O pastor Silas Malafaia afirmou neste domingo que é alvo de perseguição política pelo STF após tornar-se réu, em meio a um culto na Assembleia de Deus Vitória em Cristo, no Rio de Janeiro. Ele criticou o que chamou de uso do inquérito das fake news como instrumento de intimidação.
Durante o culto na zona norte da cidade, Malafaia não citou nomes específicos, mas afirmou que suas críticas genéricas não configuram crime e defendeu a liberdade de expressão.
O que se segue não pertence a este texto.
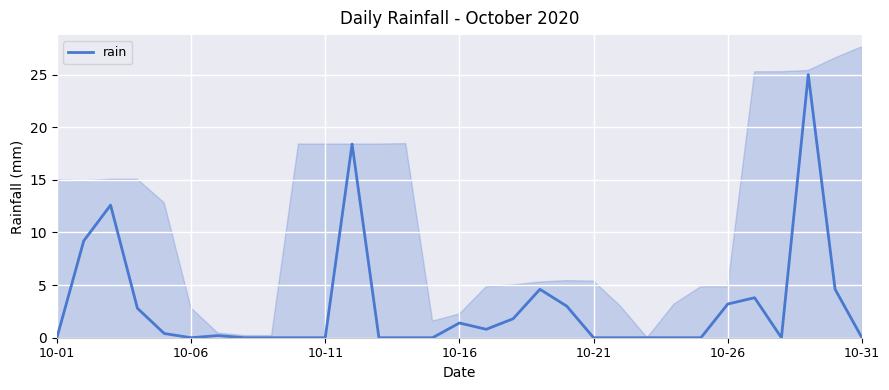

Reading left to right, what are all the values shown in this chart?

0.0	9.2	12.6	2.8	0.4	0.0	0.2	0.0	0.0	0.0	0.0	18.4	0.0	0.0	0.0	1.4	0.8	1.8	4.6	3.0	0.0	0.0	0.0	0.0	0.0	3.2	3.8	0.0	25.0	4.6	0.0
A cerimônia contou com a participação de Flávio Bolsonaro, Cláudio Castro, Sóstenes Cavalcante, Douglas Ruas e Marcelo Crivella, que foram chamados ao altar pelo líder religioso.
O pastor também atacou o inquérito das fake news, classificando-o como ilegal e imoral e alegando que o procedimento visa silenciar críticos dos ministros do STF. Ele afirmou que pode criticar o ministro Alexandre de Moraes sem nutrir ódio, e sugeriu que, caso haja arrependimento do magistrado, pode ocorrer a chamada justiça em nome de Jesus.
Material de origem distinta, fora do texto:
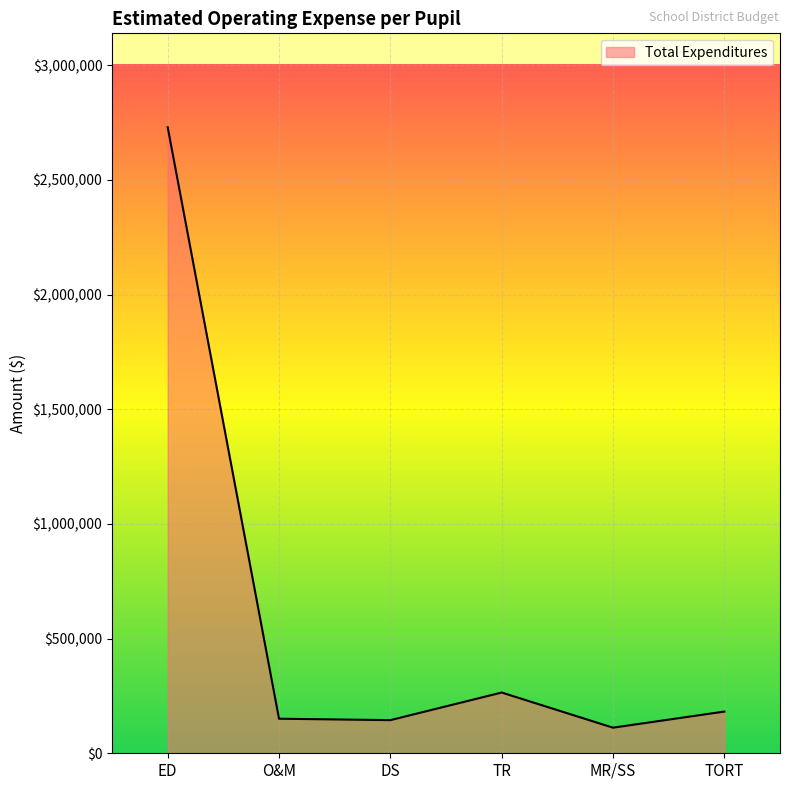

Read the value at TORT.

181823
A atuação de Malafaia foi observada dias após a Primeira Turma do STF tornar o imam réu por injúria em relação a uma figura pública, em um caso ligado a declarações feitas durante comício. O inquérito das fake news tramita no STF e envolve críticas a autoridades públicas.
Entretanto, o pastor já havia feito críticas ao ministro Moraes em eventos públicos, mantendo a linha de defesa pela liberdade de expressão, segundo apurações locais. O episódio atual amplia o enfrentamento entre líderes religiosos e autoridades judiciais no cenário político.